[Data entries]



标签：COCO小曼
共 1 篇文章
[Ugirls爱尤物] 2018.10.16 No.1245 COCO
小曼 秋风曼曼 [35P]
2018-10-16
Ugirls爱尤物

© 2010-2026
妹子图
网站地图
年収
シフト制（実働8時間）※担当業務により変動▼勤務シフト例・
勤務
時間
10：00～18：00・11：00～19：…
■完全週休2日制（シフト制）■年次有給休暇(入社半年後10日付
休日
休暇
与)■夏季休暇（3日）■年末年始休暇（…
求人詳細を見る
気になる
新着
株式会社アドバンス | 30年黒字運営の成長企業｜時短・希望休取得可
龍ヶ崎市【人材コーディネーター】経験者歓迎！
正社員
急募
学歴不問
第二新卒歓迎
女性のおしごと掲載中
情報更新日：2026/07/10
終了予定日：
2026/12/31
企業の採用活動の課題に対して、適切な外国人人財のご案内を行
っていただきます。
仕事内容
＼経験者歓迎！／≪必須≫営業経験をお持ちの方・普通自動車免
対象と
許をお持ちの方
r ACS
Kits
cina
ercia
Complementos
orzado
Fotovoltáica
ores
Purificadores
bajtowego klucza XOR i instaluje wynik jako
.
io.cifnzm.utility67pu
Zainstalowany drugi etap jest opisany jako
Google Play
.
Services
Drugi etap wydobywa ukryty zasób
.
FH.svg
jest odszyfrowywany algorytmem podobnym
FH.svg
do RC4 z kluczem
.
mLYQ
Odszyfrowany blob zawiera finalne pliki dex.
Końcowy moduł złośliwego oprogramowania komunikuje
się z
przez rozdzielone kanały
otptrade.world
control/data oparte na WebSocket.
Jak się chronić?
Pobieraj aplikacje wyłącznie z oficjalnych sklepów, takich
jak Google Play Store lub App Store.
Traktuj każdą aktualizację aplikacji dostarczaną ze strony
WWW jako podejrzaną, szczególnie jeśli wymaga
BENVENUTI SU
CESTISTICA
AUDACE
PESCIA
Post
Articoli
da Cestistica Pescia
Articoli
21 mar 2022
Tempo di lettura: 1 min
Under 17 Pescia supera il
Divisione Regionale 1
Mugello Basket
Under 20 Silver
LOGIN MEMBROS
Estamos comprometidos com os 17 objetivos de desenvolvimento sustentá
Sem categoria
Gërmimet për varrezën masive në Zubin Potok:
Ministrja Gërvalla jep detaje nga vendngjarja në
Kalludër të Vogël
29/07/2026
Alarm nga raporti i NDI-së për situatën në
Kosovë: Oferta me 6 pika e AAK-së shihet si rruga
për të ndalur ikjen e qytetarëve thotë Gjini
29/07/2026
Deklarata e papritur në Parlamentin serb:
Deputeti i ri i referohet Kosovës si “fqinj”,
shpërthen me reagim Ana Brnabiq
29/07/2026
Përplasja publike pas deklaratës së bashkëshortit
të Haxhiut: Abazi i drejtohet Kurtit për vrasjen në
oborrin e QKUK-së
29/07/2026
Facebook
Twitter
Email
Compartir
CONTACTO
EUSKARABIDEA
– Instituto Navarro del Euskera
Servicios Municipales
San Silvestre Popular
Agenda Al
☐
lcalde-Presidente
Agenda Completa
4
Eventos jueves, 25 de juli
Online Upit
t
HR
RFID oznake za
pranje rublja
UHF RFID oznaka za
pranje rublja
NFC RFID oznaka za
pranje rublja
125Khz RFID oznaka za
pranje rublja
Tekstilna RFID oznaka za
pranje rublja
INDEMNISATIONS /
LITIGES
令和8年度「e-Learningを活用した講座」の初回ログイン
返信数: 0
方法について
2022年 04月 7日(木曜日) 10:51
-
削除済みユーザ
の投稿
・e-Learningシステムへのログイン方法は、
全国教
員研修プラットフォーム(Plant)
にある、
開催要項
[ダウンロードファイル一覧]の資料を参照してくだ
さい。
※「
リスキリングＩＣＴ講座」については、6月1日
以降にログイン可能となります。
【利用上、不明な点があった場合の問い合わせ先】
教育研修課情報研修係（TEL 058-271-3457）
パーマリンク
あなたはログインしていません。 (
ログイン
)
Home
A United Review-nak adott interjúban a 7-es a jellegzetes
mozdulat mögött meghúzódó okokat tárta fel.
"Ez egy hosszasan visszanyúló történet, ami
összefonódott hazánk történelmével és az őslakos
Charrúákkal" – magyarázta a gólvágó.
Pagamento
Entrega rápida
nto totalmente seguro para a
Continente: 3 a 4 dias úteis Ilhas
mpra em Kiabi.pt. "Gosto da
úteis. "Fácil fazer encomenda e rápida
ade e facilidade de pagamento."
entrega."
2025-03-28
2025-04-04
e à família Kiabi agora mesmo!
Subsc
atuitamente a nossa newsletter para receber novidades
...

### YOUR GOAL
Nothing should be left out. Reproduce all the entries precisely.

### RESULT FOR THIS EXERCISE


标签：COCO小曼
共 1 篇文章
[Ugirls爱尤物] 2018.10.16 No.1245 COCO
小曼 秋风曼曼 [35P]
2018-10-16
Ugirls爱尤物

© 2010-2026
妹子图
网站地图
年収
シフト制（実働8時間）※担当業務により変動▼勤務シフト例・
勤務
時間
10：00～18：00・11：00～19：…
■完全週休2日制（シフト制）■年次有給休暇(入社半年後10日付
休日
休暇
与)■夏季休暇（3日）■年末年始休暇（…
求人詳細を見る
気になる
新着
株式会社アドバンス | 30年黒字運営の成長企業｜時短・希望休取得可
龍ヶ崎市【人材コーディネーター】経験者歓迎！
正社員
急募
学歴不問
第二新卒歓迎
女性のおしごと掲載中
情報更新日：2026/07/10
終了予定日：
2026/12/31
企業の採用活動の課題に対して、適切な外国人人財のご案内を行
っていただきます。
仕事内容
＼経験者歓迎！／≪必須≫営業経験をお持ちの方・普通自動車免
対象と
許をお持ちの方
r ACS
Kits
cina
ercia
Complementos
orzado
Fotovoltáica
ores
Purificadores
bajtowego klucza XOR i instaluje wynik jako
.
io.cifnzm.utility67pu
Zainstalowany drugi etap jest opisany jako
Google Play
.
Services
Drugi etap wydobywa ukryty zasób
.
FH.svg
jest odszyfrowywany algorytmem podobnym
FH.svg
do RC4 z kluczem
.
mLYQ
Odszyfrowany blob zawiera finalne pliki dex.
Końcowy moduł złośliwego oprogramowania komunikuje
się z
przez rozdzielone kanały
otptrade.world
control/data oparte na WebSocket.
Jak się chronić?
Pobieraj aplikacje wyłącznie z oficjalnych sklepów, takich
jak Google Play Store lub App Store.
Traktuj każdą aktualizację aplikacji dostarczaną ze strony
WWW jako podejrzaną, szczególnie jeśli wymaga
BENVENUTI SU
CESTISTICA
AUDACE
PESCIA
Post
Articoli
da Cestistica Pescia
Articoli
21 mar 2022
Tempo di lettura: 1 min
Under 17 Pescia supera il
Divisione Regionale 1
Mugello Basket
Under 20 Silver
LOGIN MEMBROS
Estamos comprometidos com os 17 objetivos de desenvolvimento sustentá
Sem categoria
Gërmimet për varrezën masive në Zubin Potok:
Ministrja Gërvalla jep detaje nga vendngjarja në
Kalludër të Vogël
29/07/2026
Alarm nga raporti i NDI-së për situatën në
Kosovë: Oferta me 6 pika e AAK-së shihet si rruga
për të ndalur ikjen e qytetarëve thotë Gjini
29/07/2026
Deklarata e papritur në Parlamentin serb:
Deputeti i ri i referohet Kosovës si “fqinj”,
shpërthen me reagim Ana Brnabiq
29/07/2026
Përplasja publike pas deklaratës së bashkëshortit
të Haxhiut: Abazi i drejtohet Kurtit për vrasjen në
oborrin e QKUK-së
29/07/2026
Facebook
Twitter
Email
Compartir
CONTACTO
EUSKARABIDEA
– Instituto Navarro del Euskera
Servicios Municipales
San Silvestre Popular
Agenda Al
☐
lcalde-Presidente
Agenda Completa
4
Eventos jueves, 25 de juli
Online Upit
t
HR
RFID oznake za
pranje rublja
UHF RFID oznaka za
pranje rublja
NFC RFID oznaka za
pranje rublja
125Khz RFID oznaka za
pranje rublja
Tekstilna RFID oznaka za
pranje rublja
INDEMNISATIONS /
LITIGES
令和8年度「e-Learningを活用した講座」の初回ログイン
返信数: 0
方法について
2022年 04月 7日(木曜日) 10:51
-
削除済みユーザ
の投稿
・e-Learningシステムへのログイン方法は、
全国教
員研修プラットフォーム(Plant)
にある、
開催要項
[ダウンロードファイル一覧]の資料を参照してくだ
さい。
※「
リスキリングＩＣＴ講座」については、6月1日
以降にログイン可能となります。
【利用上、不明な点があった場合の問い合わせ先】
教育研修課情報研修係（TEL 058-271-3457）
パーマリンク
あなたはログインしていません。 (
ログイン
)
Home
A United Review-nak adott interjúban a 7-es a jellegzetes
mozdulat mögött meghúzódó okokat tárta fel.
"Ez egy hosszasan visszanyúló történet, ami
összefonódott hazánk történelmével és az őslakos
Charrúákkal" – magyarázta a gólvágó.
Pagamento
Entrega rápida
nto totalmente seguro para a
Continente: 3 a 4 dias úteis Ilhas
mpra em Kiabi.pt. "Gosto da
úteis. "Fácil fazer encomenda e rápida
ade e facilidade de pagamento."
entrega."
2025-03-28
2025-04-04
e à família Kiabi agora mesmo!
Subsc
atuitamente a nossa newsletter para receber novidades
...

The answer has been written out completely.